К содержанию книги

 

 

 

133

 

Полтора месяца не видел Еленьки — и не звонил. Несколько раз брал трубку с горячей волной в груди — и клал. Не надо.

Но на днях, толчком, — позвонил.

Не оборвала разговора. Про себя — ничего, а стала расспрашивать, может быть, только из вежливости. И Саша спроста рассказал, что сильно выдвинулся в особняке Кшесинской, стал тут за своего, и комендантствует.

И вдруг милый певучий Еленькин голос изменился, отдалился. Сказала:

— Ну, знаешь, и разговаривать не хочется... Зачем же в людей стреляете?..

И не успел возразить, как:

— Прости, мне надо идти.

Положила.

Такая горечь охватила, такая досада и пустота. Зачем звонил?

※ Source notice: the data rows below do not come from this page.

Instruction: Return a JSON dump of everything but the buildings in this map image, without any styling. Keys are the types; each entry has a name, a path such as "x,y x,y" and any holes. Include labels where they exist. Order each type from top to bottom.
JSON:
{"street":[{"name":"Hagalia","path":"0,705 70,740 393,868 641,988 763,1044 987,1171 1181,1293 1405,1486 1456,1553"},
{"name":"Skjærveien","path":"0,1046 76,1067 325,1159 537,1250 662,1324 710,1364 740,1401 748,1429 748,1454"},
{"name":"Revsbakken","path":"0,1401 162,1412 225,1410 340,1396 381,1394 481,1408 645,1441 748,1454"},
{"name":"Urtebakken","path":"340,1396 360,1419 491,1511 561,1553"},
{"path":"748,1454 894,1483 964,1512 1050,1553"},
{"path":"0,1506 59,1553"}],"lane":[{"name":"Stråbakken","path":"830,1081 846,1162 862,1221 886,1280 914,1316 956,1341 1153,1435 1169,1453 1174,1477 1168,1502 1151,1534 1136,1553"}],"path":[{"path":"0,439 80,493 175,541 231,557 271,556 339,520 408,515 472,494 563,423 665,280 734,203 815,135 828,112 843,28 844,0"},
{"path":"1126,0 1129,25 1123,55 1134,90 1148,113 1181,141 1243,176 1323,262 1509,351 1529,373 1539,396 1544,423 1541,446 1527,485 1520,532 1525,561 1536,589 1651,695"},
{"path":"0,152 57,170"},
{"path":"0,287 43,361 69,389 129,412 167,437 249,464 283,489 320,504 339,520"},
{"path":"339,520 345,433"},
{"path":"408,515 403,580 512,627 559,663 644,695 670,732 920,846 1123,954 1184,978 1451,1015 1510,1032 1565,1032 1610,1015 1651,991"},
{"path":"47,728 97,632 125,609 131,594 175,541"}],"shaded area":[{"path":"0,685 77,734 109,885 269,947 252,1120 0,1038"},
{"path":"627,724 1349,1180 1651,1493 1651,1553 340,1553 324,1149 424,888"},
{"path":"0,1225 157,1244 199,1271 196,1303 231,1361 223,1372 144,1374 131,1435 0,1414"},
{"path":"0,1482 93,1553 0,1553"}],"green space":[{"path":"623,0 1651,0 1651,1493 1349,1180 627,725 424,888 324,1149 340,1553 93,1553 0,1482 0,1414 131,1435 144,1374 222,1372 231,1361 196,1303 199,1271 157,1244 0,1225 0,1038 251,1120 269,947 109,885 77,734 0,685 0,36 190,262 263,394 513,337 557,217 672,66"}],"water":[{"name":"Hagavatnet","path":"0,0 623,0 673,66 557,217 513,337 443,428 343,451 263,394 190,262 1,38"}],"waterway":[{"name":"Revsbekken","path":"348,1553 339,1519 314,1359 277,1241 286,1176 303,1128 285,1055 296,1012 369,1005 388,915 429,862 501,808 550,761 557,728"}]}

Не — зачем звонил, а — зачем сказал?..

Но и отряхнулся: да провалитесь вы все, почему я должен скрывать свой выбор? Мне — это нравится, я сам к этому пришёл, — а вы думайте, как хотите.

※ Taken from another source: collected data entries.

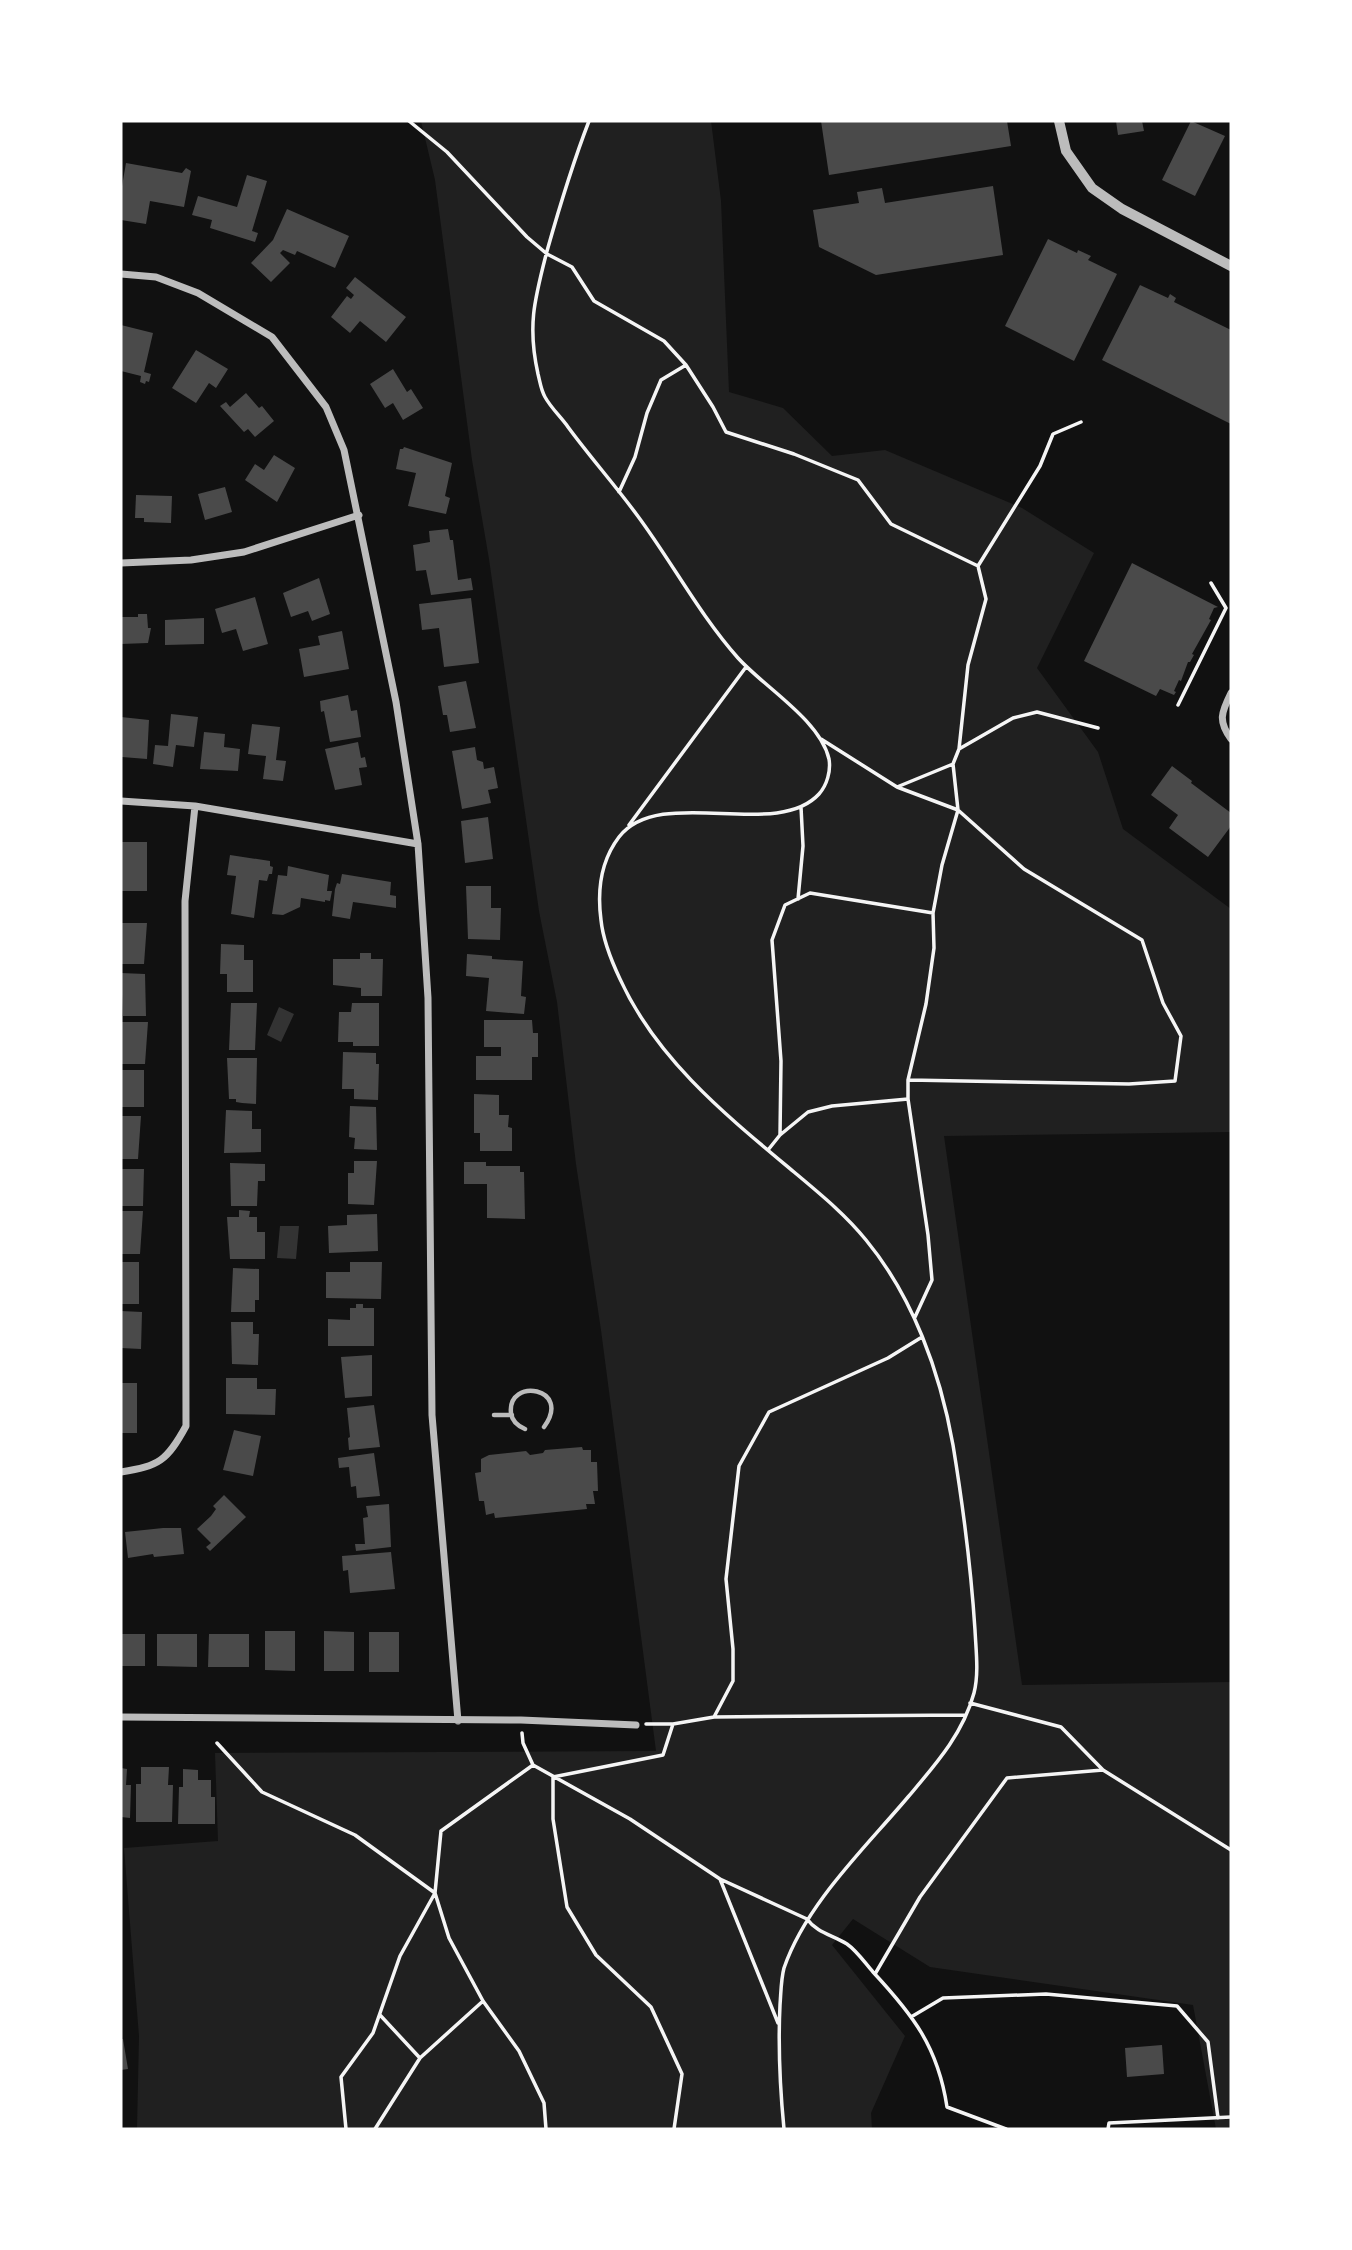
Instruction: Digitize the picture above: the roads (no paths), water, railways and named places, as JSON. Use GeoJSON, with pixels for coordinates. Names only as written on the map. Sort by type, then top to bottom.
{"type":"FeatureCollection","features":[{"type":"Feature","properties":{"kind":"street"},"geometry":{"type":"LineString","coordinates":[[1059,121],[1066,151],[1092,188],[1122,209],[1231,266]]}},
{"type":"Feature","properties":{"kind":"street"},"geometry":{"type":"LineString","coordinates":[[121,274],[156,277],[198,293],[272,338],[326,407],[344,450],[396,702],[418,844],[428,998],[432,1415],[457,1721]]}},
{"type":"Feature","properties":{"kind":"street"},"geometry":{"type":"LineString","coordinates":[[121,563],[191,559],[244,552],[359,515]]}},
{"type":"Feature","properties":{"kind":"street"},"geometry":{"type":"LineString","coordinates":[[1231,693],[1222,718],[1222,727],[1231,739]]}},
{"type":"Feature","properties":{"kind":"street"},"geometry":{"type":"LineString","coordinates":[[121,801],[195,806],[418,844]]}},
{"type":"Feature","properties":{"kind":"street"},"geometry":{"type":"LineString","coordinates":[[121,1472],[151,1467],[174,1449],[186,1426],[185,901],[195,806]]}},
{"type":"Feature","properties":{"kind":"street"},"geometry":{"type":"LineString","coordinates":[[121,1717],[521,1720],[636,1725]]}},
{"type":"Feature","properties":{"kind":"lane"},"geometry":{"type":"LineString","coordinates":[[525,1429],[517,1424],[512,1415],[512,1405],[519,1394],[525,1391],[544,1394],[551,1405],[550,1418],[544,1427]]}},
{"type":"Feature","properties":{"kind":"lane"},"geometry":{"type":"LineString","coordinates":[[494,1415],[512,1415]]}}]}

Где-то прочёл: „Студенчество — пушечное мясо революции”. Это написано было в виде брани, а Саше понравилось: тут есть меткость. Да уж лучше так, чем пушечным мясом вашей войны, как попал в Четырнадцатом. Что он верно понимал (большевики понимают): что солдаты воевать не хотят, но особенно чтоб им объяснили, что именно через это достигнется царство правды на земле. Хотя не так непосредственно и прямо, но в социальных чертах это было верно, — и Саша подтверждал им с трибун, и ему сильно хлопали. Саша теперь посвободнел в ремесле произносить публичные речи, да и наслушался главных большевиков и самого Ленина, некоторые фразы стояли в ушах готовые, и даже чем грубей фраза, хоть и противно повторять, а сильнее действует. Да не столько важно, поймут не поймут, а всё зависит от уверенности, с какой будешь кричать. Подружась с прапорщиками 180 полка — Коцюбинским, Тер-Арутюнянцем, Саша вместе с ними водил их полк на Мариинскую площадь 20 апреля и успешно держал там речь, как бы ещё раз брал Мариинский дворец.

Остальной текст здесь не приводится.